Set of tasks
(1) In the HaloTag fusion protein text, what can an affinity probe be?
(2) Pick up the HaloTag fusion protein text after its final sentence and continue it.

Source document
*-*-*

HaloTag® fusion proteins and conjugates for cell imaging

By Klaus D. Linse 

The HaloTag® fusion protein technology can be used to design and prepare fusion proteins, fusion protein conjugates, and protein conjugates useful as tools for cell imaging.


Several approaches allow tethering of organic probes directly to specially designed reporter molecules. Many reporter proteins, such as the green fluorescent protein, are conjugated to affinity probes. Affinity probe can be a peptide, a protein or an oligonucleotide-based hybridization probe. However, any other affinity tag may be used as well. Often, proteins fused to selected tags are expressed in living cell. Many expressed proteins are found mainly in the inclusion bodies and require refolding before their use. Often, refolding is not successful. The HaloTag® fusion proteins are more soluble and, therefore, provide a means for the production of soluble recombinant proteins.

*-*-*

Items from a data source
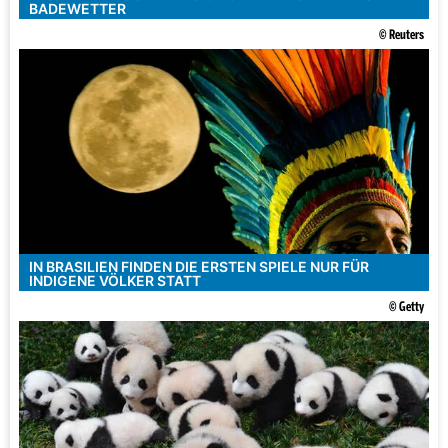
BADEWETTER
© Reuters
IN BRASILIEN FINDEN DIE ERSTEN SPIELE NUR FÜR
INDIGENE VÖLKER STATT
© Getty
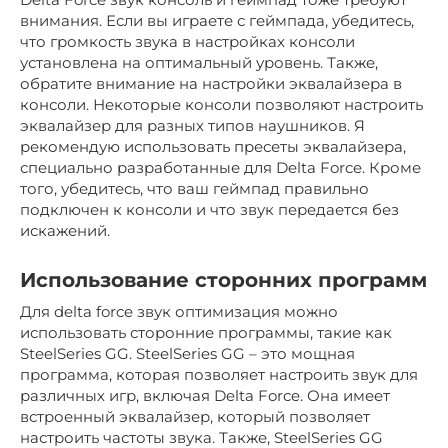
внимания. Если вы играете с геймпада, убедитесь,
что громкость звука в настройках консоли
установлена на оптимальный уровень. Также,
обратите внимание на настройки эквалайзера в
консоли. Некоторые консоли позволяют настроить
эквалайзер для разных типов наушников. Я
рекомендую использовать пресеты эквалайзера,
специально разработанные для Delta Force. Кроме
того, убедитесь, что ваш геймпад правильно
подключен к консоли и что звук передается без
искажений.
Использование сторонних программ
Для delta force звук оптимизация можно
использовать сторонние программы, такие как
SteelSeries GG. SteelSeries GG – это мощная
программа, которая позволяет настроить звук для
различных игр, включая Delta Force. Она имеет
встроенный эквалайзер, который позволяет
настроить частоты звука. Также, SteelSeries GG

*-*-*

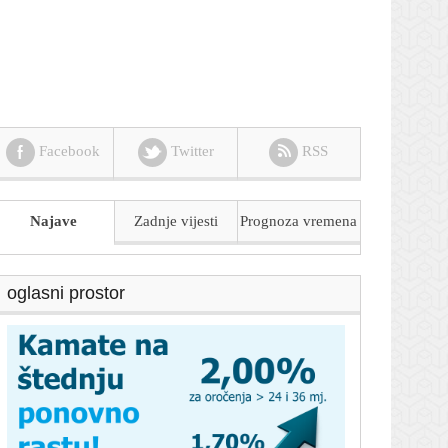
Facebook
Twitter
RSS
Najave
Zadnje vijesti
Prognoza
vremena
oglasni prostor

*-*-*

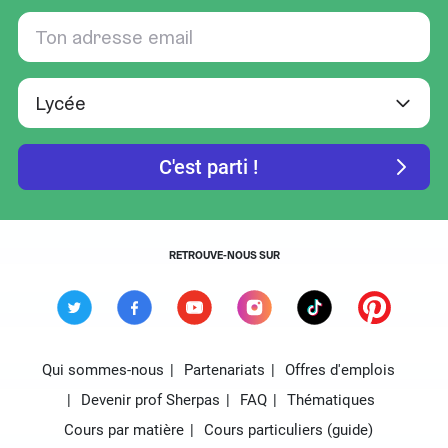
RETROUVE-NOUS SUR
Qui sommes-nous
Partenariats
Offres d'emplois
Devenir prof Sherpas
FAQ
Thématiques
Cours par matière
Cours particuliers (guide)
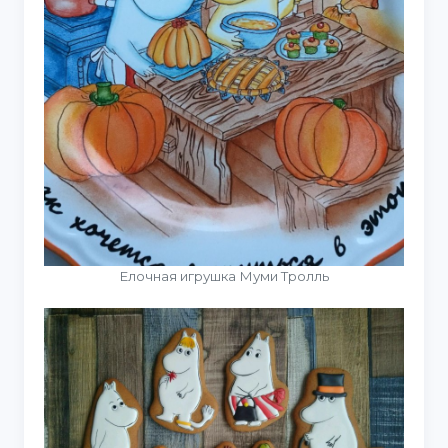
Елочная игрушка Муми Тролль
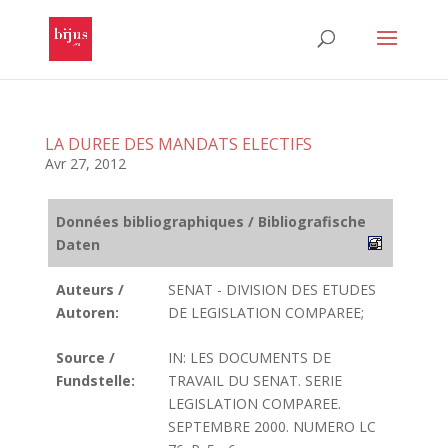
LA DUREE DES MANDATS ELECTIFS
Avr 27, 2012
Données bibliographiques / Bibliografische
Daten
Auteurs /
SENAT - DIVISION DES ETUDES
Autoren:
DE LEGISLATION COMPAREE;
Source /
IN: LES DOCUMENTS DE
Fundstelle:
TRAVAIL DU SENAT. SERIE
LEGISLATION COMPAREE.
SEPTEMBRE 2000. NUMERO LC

*-*-*

Exercise answers
(1) A peptide, a protein or an oligonucleotide-based hybridization probe.

(2)
Typical applications for HaloTag fusion proteins and conjugates are:


1.      Affinity capture of various biomolecules;

2.      Chromatin immunoprecipitation;

3.      Fluorescent dye-based detection of biomolecules;

4.      Hydrophobic tagging induced protein degradation;

5.      Protein pull-downs;

6.      Protein purification for mammalian proteins;

7.      Protein purification of e. coli proteins or from other cell cultures;

8.      Protein solubilization during expression;

9.      Protein arrays;

10.    Protein-oligonucleotide conjugates for capture or detection probes;

11.    Quantum dot based detection of biomolecules;

12.    etc.


The HaloTag® fusion protein technology, developed by scientists at Promega Inc., offers a versatile tool for the study of molecular interaction within cells. To achieve optimal results the HaloTag® fusion protein technology allows for imaging of fixed or live cells. The key to the HaloTag® approach is the covalent tethering of organic probes directly to a specially designed reporting protein that can be expressed in living cells. The HaloTag® approach allows the introduction of genetically-encoded fusion proteins into living cells for imaging with the help of chemical conjugation probes. The model of a HaloTag® fusion protein is shown in figure 1.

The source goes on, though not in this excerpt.